------ Dataset excerpts
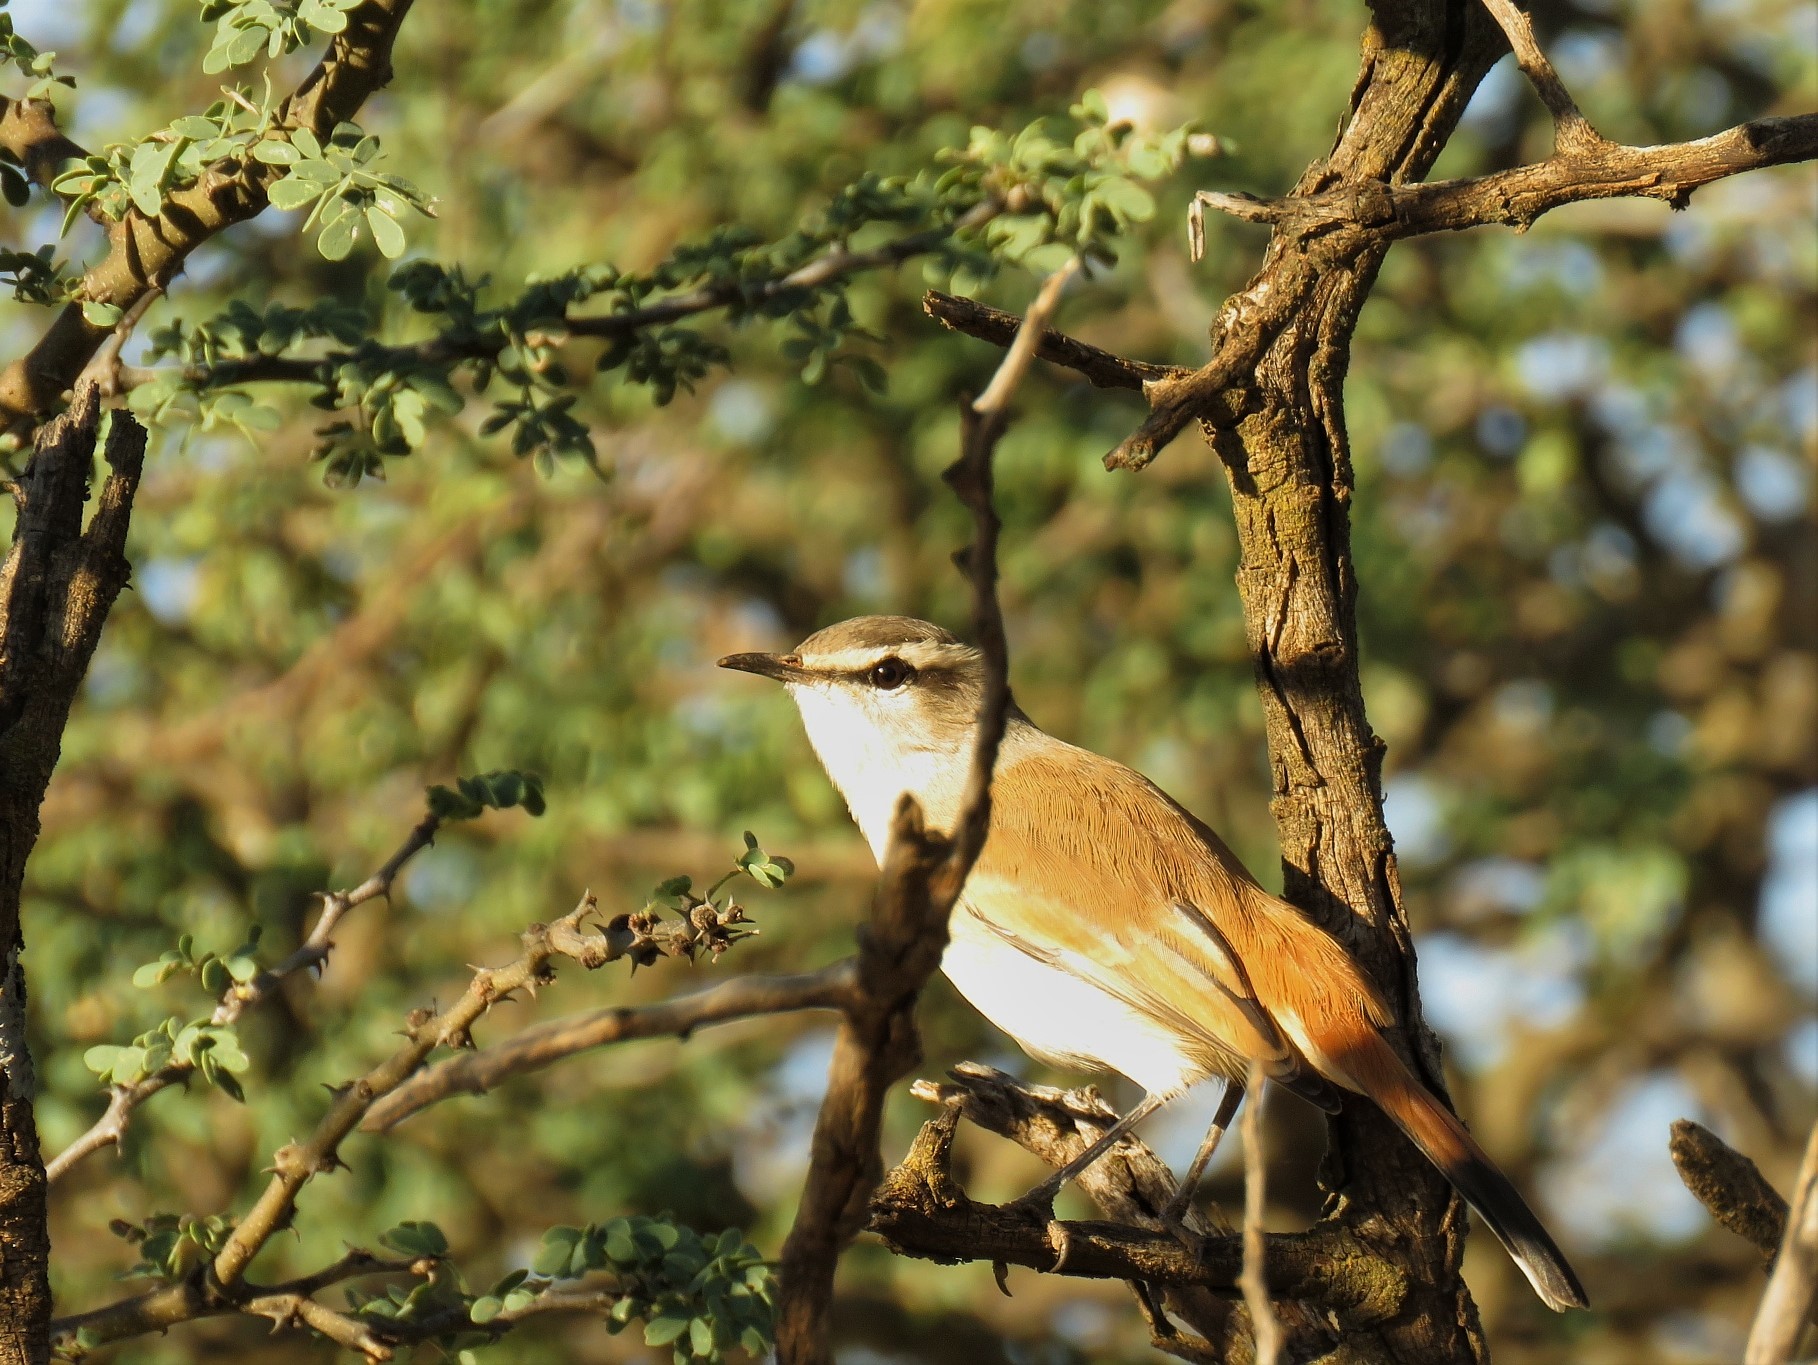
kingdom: Animalia
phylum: Chordata
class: Aves
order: Passeriformes
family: Muscicapidae
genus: Erythropygia
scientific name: Erythropygia paena
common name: Kalahari scrub robin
------------
Please revise the items above by replacing "common name" with "vernacular name" and leaving every other line unchanged. Omit the pictures from your answer.

kingdom: Animalia
phylum: Chordata
class: Aves
order: Passeriformes
family: Muscicapidae
genus: Erythropygia
scientific name: Erythropygia paena
vernacular name: Kalahari scrub robin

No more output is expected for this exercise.